__SOURCE PASSAGE__:
>>>>
# Golden Retriever Mason's 2-year-old Birthday Celebration Video



## Hydi (Apr 27, 2014)

I made this mini video to celebrate Mason's 2-year-old birthday last Friday. It captures all the fun and impressive moments that we shared in the second year of his life. For me, Mason is not a pet, he is family. I don't know whether I will be able to lucky enough to have human kids, but I am so grateful to have him to be my furry baby in my life. I would like to record our time together. In that way, I will always have something about him to look back and cherish. Hope you like it!=)


----------



## swishywagga (Nov 13, 2012)

What a wonderful video, so beautifully put together. Happy Birthday Handsome Mason!


----------



## CAROLINA MOM (May 12, 2009)

Happy 2nd Birthday Mason!

Great video, he's a handsome boy.


----------



## Wendy427 (Apr 4, 2009)

awww what a wonderful video! Happy Birthday, Mason!


----------



## Goldylover2 (May 1, 2014)

Great video Hydi. Happy Birthday Mason!!!


----------



## Hydi (Apr 27, 2014)

Awww thank you! He is very special to us!=)


----------



## Hydi (Apr 27, 2014)

Thanks for watching! He really is handsome and sweet!=)


----------



## Hydi (Apr 27, 2014)

Thank you!!! i am glad you like it! Mason says "woof", meaning "thank you" in his vocabulary. lol


----------



## Hydi (Apr 27, 2014)

Thank you!!! He enjoyed his birthday very much!!!=P


----------



## tikiandme (May 16, 2010)

Happy belated Birthday, Mason!


----------
<<<<
__PROBLEM TO SOLVE__: List every user name other than Hydi that heads a post in the birthday video thread.

__DATA EXTRACTS__:
>>>>
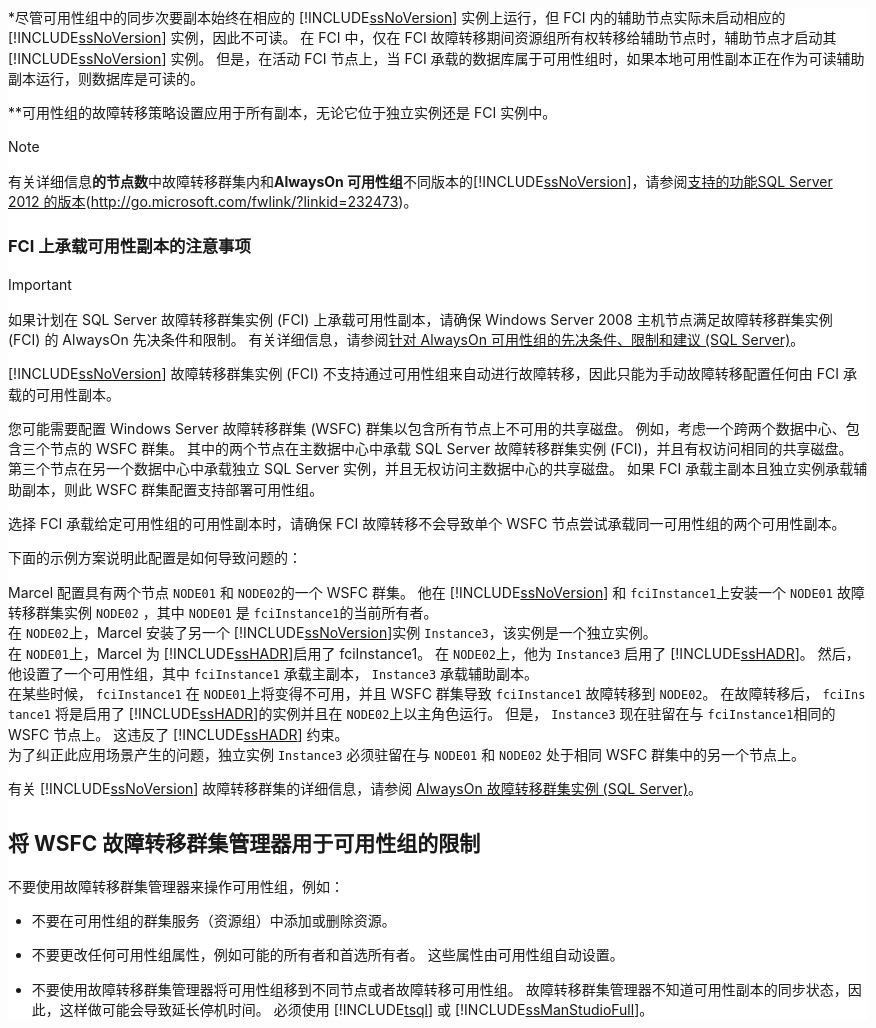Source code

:  *尽管可用性组中的同步次要副本始终在相应的 [!INCLUDE[ssNoVersion](../../../includes/ssnoversion-md.md)] 实例上运行，但 FCI 内的辅助节点实际未启动相应的 [!INCLUDE[ssNoVersion](../../../includes/ssnoversion-md.md)] 实例，因此不可读。 在 FCI 中，仅在 FCI 故障转移期间资源组所有权转移给辅助节点时，辅助节点才启动其 [!INCLUDE[ssNoVersion](../../../includes/ssnoversion-md.md)] 实例。 但是，在活动 FCI 节点上，当 FCI 承载的数据库属于可用性组时，如果本地可用性副本正在作为可读辅助副本运行，则数据库是可读的。  
  
 **可用性组的故障转移策略设置应用于所有副本，无论它位于独立实例还是 FCI 实例中。  
  
> [!NOTE]  
>  有关详细信息**的节点数**中故障转移群集内和**AlwaysOn 可用性组**不同版本的[!INCLUDE[ssNoVersion](../../../includes/ssnoversion-md.md)]，请参阅[支持的功能SQL Server 2012 的版本](http://go.microsoft.com/fwlink/?linkid=232473)(http://go.microsoft.com/fwlink/?linkid=232473)。  
  
### <a name="considerations-for-hosting-an-availability-replica-on-an-fci"></a>FCI 上承载可用性副本的注意事项  
  
> [!IMPORTANT]  
>  如果计划在 SQL Server 故障转移群集实例 (FCI) 上承载可用性副本，请确保 Windows Server 2008 主机节点满足故障转移群集实例 (FCI) 的 AlwaysOn 先决条件和限制。 有关详细信息，请参阅[针对 AlwaysOn 可用性组的先决条件、限制和建议 (SQL Server)](prereqs-restrictions-recommendations-always-on-availability.md)。  
  
 [!INCLUDE[ssNoVersion](../../../includes/ssnoversion-md.md)] 故障转移群集实例 (FCI) 不支持通过可用性组来自动进行故障转移，因此只能为手动故障转移配置任何由 FCI 承载的可用性副本。  
  
 您可能需要配置 Windows Server 故障转移群集 (WSFC) 群集以包含所有节点上不可用的共享磁盘。 例如，考虑一个跨两个数据中心、包含三个节点的 WSFC 群集。 其中的两个节点在主数据中心中承载 SQL Server 故障转移群集实例 (FCI)，并且有权访问相同的共享磁盘。 第三个节点在另一个数据中心中承载独立 SQL Server 实例，并且无权访问主数据中心的共享磁盘。 如果 FCI 承载主副本且独立实例承载辅助副本，则此 WSFC 群集配置支持部署可用性组。  
  
 选择 FCI 承载给定可用性组的可用性副本时，请确保 FCI 故障转移不会导致单个 WSFC 节点尝试承载同一可用性组的两个可用性副本。  
  
 下面的示例方案说明此配置是如何导致问题的：  
  
 Marcel 配置具有两个节点 `NODE01` 和 `NODE02`的一个 WSFC 群集。 他在 [!INCLUDE[ssNoVersion](../../../includes/ssnoversion-md.md)] 和 `fciInstance1`上安装一个 `NODE01` 故障转移群集实例 `NODE02` ，其中 `NODE01` 是 `fciInstance1`的当前所有者。  
 在 `NODE02`上，Marcel 安装了另一个 [!INCLUDE[ssNoVersion](../../../includes/ssnoversion-md.md)]实例 `Instance3`，该实例是一个独立实例。  
 在 `NODE01`上，Marcel 为 [!INCLUDE[ssHADR](../../../includes/sshadr-md.md)]启用了 fciInstance1。 在 `NODE02`上，他为 `Instance3` 启用了 [!INCLUDE[ssHADR](../../../includes/sshadr-md.md)]。 然后，他设置了一个可用性组，其中 `fciInstance1` 承载主副本， `Instance3` 承载辅助副本。  
 在某些时候， `fciInstance1` 在 `NODE01`上将变得不可用，并且 WSFC 群集导致 `fciInstance1` 故障转移到 `NODE02`。 在故障转移后， `fciInstance1` 将是启用了 [!INCLUDE[ssHADR](../../../includes/sshadr-md.md)]的实例并且在 `NODE02`上以主角色运行。 但是， `Instance3` 现在驻留在与 `fciInstance1`相同的 WSFC 节点上。 这违反了 [!INCLUDE[ssHADR](../../../includes/sshadr-md.md)] 约束。  
 为了纠正此应用场景产生的问题，独立实例 `Instance3` 必须驻留在与 `NODE01` 和 `NODE02` 处于相同 WSFC 群集中的另一个节点上。  
  
 有关 [!INCLUDE[ssNoVersion](../../../includes/ssnoversion-md.md)] 故障转移群集的详细信息，请参阅 [AlwaysOn 故障转移群集实例 (SQL Server)](../../../sql-server/failover-clusters/windows/always-on-failover-cluster-instances-sql-server.md)。  
  
##  <a name="FCMrestrictions"></a> 将 WSFC 故障转移群集管理器用于可用性组的限制  
 不要使用故障转移群集管理器来操作可用性组，例如：  
  
-   不要在可用性组的群集服务（资源组）中添加或删除资源。  
  
-   不要更改任何可用性组属性，例如可能的所有者和首选所有者。 这些属性由可用性组自动设置。  
  
-   不要使用故障转移群集管理器将可用性组移到不同节点或者故障转移可用性组。 故障转移群集管理器不知道可用性副本的同步状态，因此，这样做可能会导致延长停机时间。 必须使用 [!INCLUDE[tsql](../../../includes/tsql-md.md)] 或 [!INCLUDE[ssManStudioFull](../../../includes/ssmanstudiofull-md.md)]。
<<<<
__ANSWER TO THE EXERCISE__: swishywagga, CAROLINA MOM, Wendy427, Goldylover2, tikiandme